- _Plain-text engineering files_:
== Segment start ==

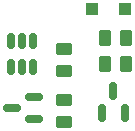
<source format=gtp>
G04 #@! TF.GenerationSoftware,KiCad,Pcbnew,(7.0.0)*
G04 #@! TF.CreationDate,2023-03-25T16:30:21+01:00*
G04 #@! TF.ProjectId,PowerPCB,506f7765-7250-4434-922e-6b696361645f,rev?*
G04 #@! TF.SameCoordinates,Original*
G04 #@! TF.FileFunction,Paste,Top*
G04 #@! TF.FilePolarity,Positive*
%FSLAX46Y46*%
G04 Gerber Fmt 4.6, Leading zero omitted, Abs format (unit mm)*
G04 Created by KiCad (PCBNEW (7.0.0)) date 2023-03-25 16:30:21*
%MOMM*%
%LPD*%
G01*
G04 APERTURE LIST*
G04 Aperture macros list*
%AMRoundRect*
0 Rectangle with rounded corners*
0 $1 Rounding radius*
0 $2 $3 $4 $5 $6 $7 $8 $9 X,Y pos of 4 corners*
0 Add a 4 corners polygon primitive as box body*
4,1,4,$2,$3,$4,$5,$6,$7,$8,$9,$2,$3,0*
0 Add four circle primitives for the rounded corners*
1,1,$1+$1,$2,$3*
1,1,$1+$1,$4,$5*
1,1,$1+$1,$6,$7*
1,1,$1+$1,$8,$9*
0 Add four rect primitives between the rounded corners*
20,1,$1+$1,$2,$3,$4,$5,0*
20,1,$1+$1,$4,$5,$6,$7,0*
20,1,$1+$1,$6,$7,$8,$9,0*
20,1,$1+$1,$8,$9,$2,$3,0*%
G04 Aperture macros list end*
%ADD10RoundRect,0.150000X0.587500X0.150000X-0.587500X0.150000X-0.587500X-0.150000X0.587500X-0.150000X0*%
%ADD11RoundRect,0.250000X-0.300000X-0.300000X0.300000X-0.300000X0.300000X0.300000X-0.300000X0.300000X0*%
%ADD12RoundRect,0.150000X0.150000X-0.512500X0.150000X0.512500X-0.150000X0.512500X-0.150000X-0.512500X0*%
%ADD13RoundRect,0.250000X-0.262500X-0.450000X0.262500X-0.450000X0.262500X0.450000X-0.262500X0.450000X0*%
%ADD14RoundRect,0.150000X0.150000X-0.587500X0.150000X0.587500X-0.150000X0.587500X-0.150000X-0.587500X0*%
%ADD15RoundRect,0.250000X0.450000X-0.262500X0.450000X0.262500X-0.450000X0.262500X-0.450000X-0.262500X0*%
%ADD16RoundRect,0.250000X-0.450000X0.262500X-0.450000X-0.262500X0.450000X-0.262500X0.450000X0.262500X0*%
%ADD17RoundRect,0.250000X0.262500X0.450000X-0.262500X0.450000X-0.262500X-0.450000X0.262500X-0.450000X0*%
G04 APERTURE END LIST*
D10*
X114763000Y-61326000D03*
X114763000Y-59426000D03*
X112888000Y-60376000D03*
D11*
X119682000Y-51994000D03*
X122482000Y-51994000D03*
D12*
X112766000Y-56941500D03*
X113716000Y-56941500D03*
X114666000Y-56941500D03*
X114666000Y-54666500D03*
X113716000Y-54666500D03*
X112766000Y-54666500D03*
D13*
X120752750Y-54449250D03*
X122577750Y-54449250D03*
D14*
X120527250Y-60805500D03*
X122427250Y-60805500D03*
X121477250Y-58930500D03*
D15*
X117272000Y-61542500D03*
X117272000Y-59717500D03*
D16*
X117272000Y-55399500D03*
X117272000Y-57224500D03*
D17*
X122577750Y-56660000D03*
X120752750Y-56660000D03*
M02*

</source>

== Segment end ==

- _BRIEF_:
Each line above where the word "four" occurs should be copied out.

- _SOLUTION TO THE EXERCISE_:
0 Add four circle primitives for the rounded corners*
0 Add four rect primitives between the rounded corners*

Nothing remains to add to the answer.